Smith KJ, Roberts MS. Am J Med. 2002;113:300–307
Purpose of the Study.
Recent advances in the diagnosis and treatment of influenza, such as rapid testing and neuraminidase inhibitor therapy, are available, but their place in clinical practice and their cost-effectiveness have not been determined.
Patient Population and Methods.
To estimate the cost-effectiveness of these newer interventions, we used a decision model that compared several influenza management strategies: no testing or treatment, amantadine or rimantadine treatment without testing, testing then amantadine or rimantadine treatment, neuraminidase inhibitor treatment without testing, or testing then neuraminidase inhibitor treatment. Antiviral therapy began within 48 hours in febrile patients with characteristic symptoms of influenza. We assumed that antiviral treatment did not change rates of influenza complication or mortality, and chose parameter values in the baseline analysis to bias slightly against antiviral treatment and toward testing strategies.
In the baseline analysis, testing strategies are more expensive and less effective than treatment strategies. Amantadine costs $9.06 per illness day avoided or $11.60 per quality-adjusted day gained. Compared with amantadine, zanamivir costs $198 per illness day avoided or $185 per quality-adjusted day gained, whereas oseltamivir costs $252 per illness day avoided or $235 per quality-adjusted day gained.
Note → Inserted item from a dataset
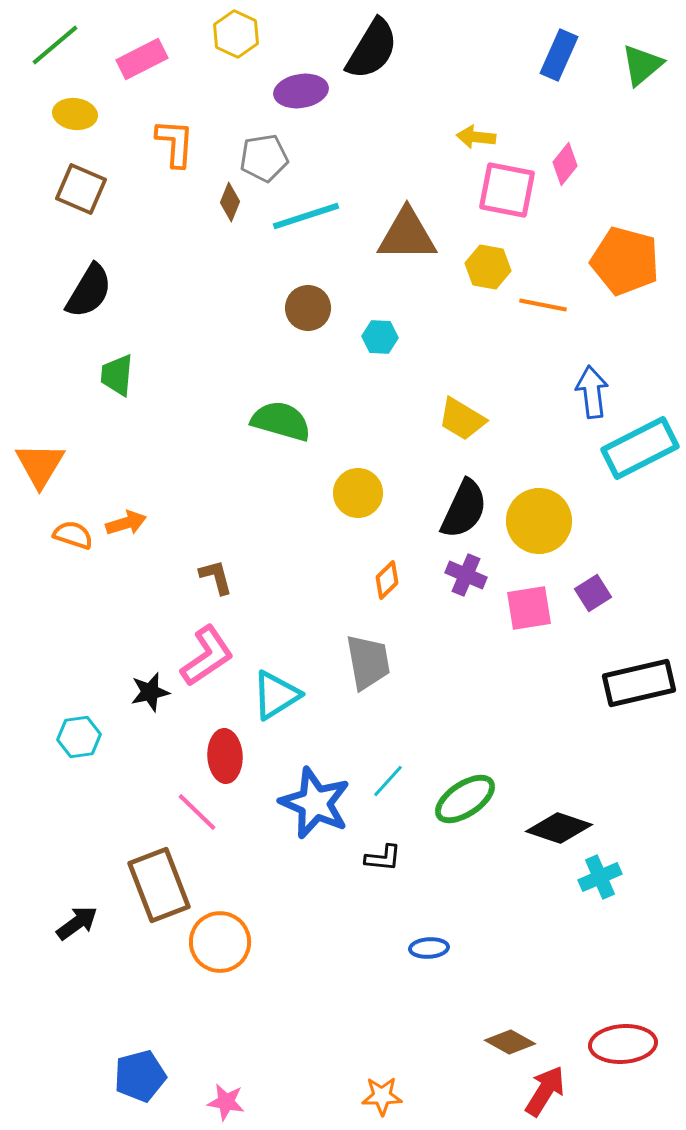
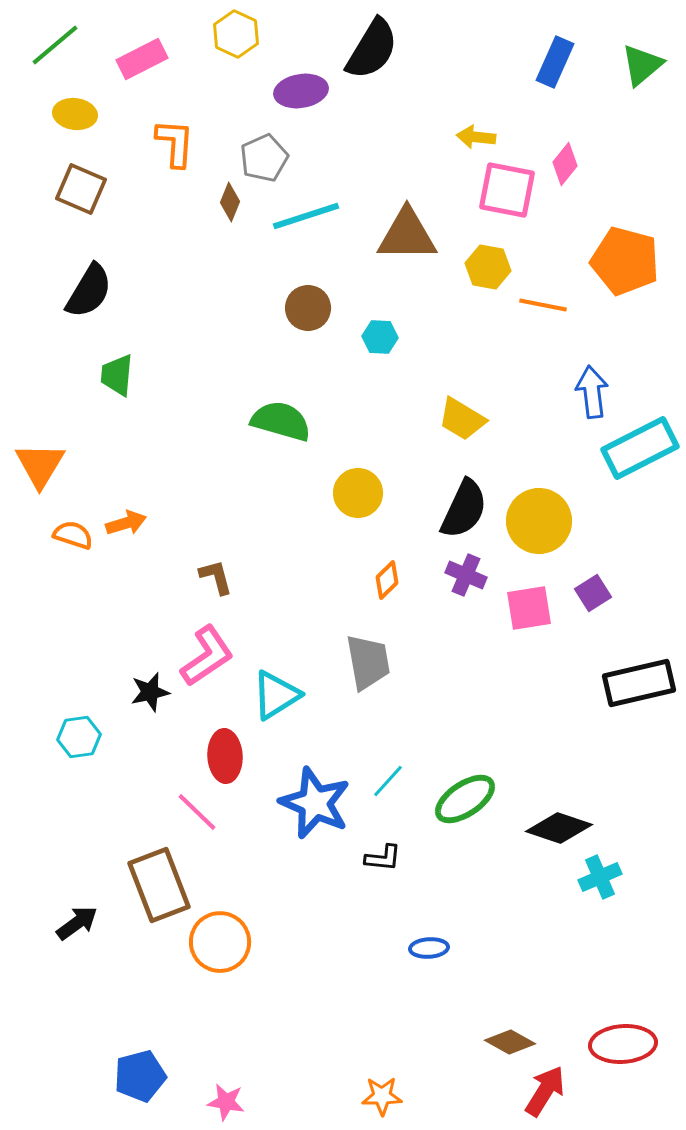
blue rectangle at (559, 55): moved 4 px left, 7 px down
gray pentagon at (264, 158): rotated 15 degrees counterclockwise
In elderly patients who require reduced dosage, rimantadine costs $128 per quality-adjusted day gained compared with amantadine. In younger patients, amantadine is favored if the likelihood of influenza A is >67%; otherwise, neuraminidase inhibitors are favored. Testing strategies are more costly and less effective when the influenza probability is >30%. No testing or treatment is favored if the influenza probability is <32% and the influenza utility is >0.77. In elderly patients, amantadine is favored over rimantadine if the utility of medication side effects is >0.94.
Antiviral treatment of influenza without rapid testing is reasonable economically in febrile patients with typical symptoms during influenza season. The choice of antiviral agent depends on age, the likelihood of influenza A, and the willingness to pay per quality-adjusted day gained.
I found this analysis to be very interesting, in part because I agreed with the conclusions. In my experience, the ability to use these agents is limited and their effectiveness (even when taken before exposure) is of marginal benefit. Amantadine and rimantadine are generally effective, but only against influenza A. Side effects occur more commonly when taking antihistamines or anticholinergics. The neraminidase inhibitors are effective against A and B strains but are expensive, and zanamivir should not be used in patients with asthma. Usually by the time a patient presents with typical symptoms and you’ve managed to convince their insurance plan to cover the cost of the medication, it’s too late to treat. Patients would have been better off had they listened to their mothers when they told them: “Get a flu shot, Mister Big Shot!”